• [Texto de origen]
________________________
Corrupción
En la estación de Atocha me ha pedido una ayuda un hombre de 48 años, con buena presencia, que ya ha visto agotada su cobertura por desempleo. Hemos hablado un rato.
Por las mañanas busca trabajo y por la tarde pide limosna en la estación. Para su desconcierto, la respuesta de muchas de las ofertas a las que aplica es que ya tiene demasiada edad.
Se lamentaba de la pasividad de nuestra sociedad ante la corrupción y de la avaricia desmedida de algunos por acumular dinero y sacarlo a Suiza impunemente.
Si yo le contara…
No hace mucho fui consciente, como en pocas ocasiones, de la gravedad moral de la corrupción. Incomprensiblemente, personas con trabajo, estudios y posición social destacada, se corrompen y corrompen a otros con tal de llegar a acumular cosas que en el fondo no necesitan.
Y duele especialmente saber que quienes tienen la obligación de parar la corrupción, no se atreven y se hacen cómplices de la inmoralidad. Es como ser diagnosticado de cáncer y renunciar a someterse a tratamiento.
________________________
Datos recopilados
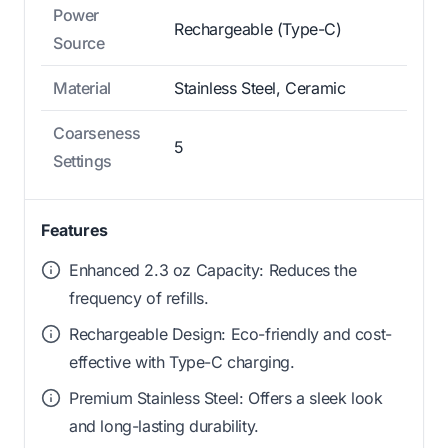
Power
Rechargeable (Type-C)
Source
Material
Stainless Steel, Ceramic
Coarseness
5
Settings
Features
Enhanced 2.3 oz Capacity: Reduces the
frequency of refills.
Rechargeable Design: Eco-friendly and cost-
effective with Type-C charging.
Premium Stainless Steel: Offers a sleek look
and long-lasting durability.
________________________
• [Aplique lo leído]
A: Enumere las tres cosas que, según el texto sobre la corrupción, poseen las personas que aun así se corrompen.
B: Prosiga el texto sobre la corrupción a partir de su última oración.
El listado es un material independiente del texto sobre la corrupción.

• [Lista de respuestas]
A: Trabajo, estudios y posición social destacada.

B:
La corrupción tiene cura. Exige extirpar el mal para sanar al resto. Necesitamos encontrar al cirujano adecuado y dejarle actuar.
Nadie es inmune. La avaricia y el poder forma parte de nuestra naturaleza. Quizás con el paso de nuevas generaciones, con una educación de base… Aunque es como lo del hijo, a quien se aconseja no pegar en el colegio y vuelve a casa siempre con golpes, hasta que se le sugieren dos o tres técnicas de defensa-ataque y ese día vuelve emocionado y dice: ¿cómo no me lo enseñaste antes?